> **What you should do**:
Report how many lines below include "Steroiden", giving the figure alone.

[[ Dataset entries, beginning ]]

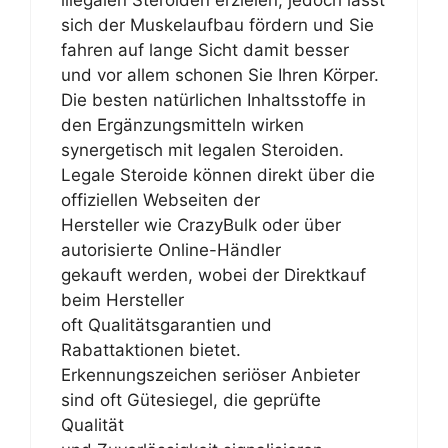
illegalen Steroiden erzielen, jedoch lässt
sich der Muskelaufbau fördern und Sie
fahren auf lange Sicht damit besser
und vor allem schonen Sie Ihren Körper.
Die besten natürlichen Inhaltsstoffe in
den Ergänzungsmitteln wirken
synergetisch mit legalen Steroiden.
Legale Steroide können direkt über die
offiziellen Webseiten der
Hersteller wie CrazyBulk oder über
autorisierte Online-Händler
gekauft werden, wobei der Direktkauf
beim Hersteller
oft Qualitätsgarantien und
Rabattaktionen bietet.
Erkennungszeichen seriöser Anbieter
sind oft Gütesiegel, die geprüfte
Qualität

[[ Dataset entries, end ]]

> **Solved problem**:
2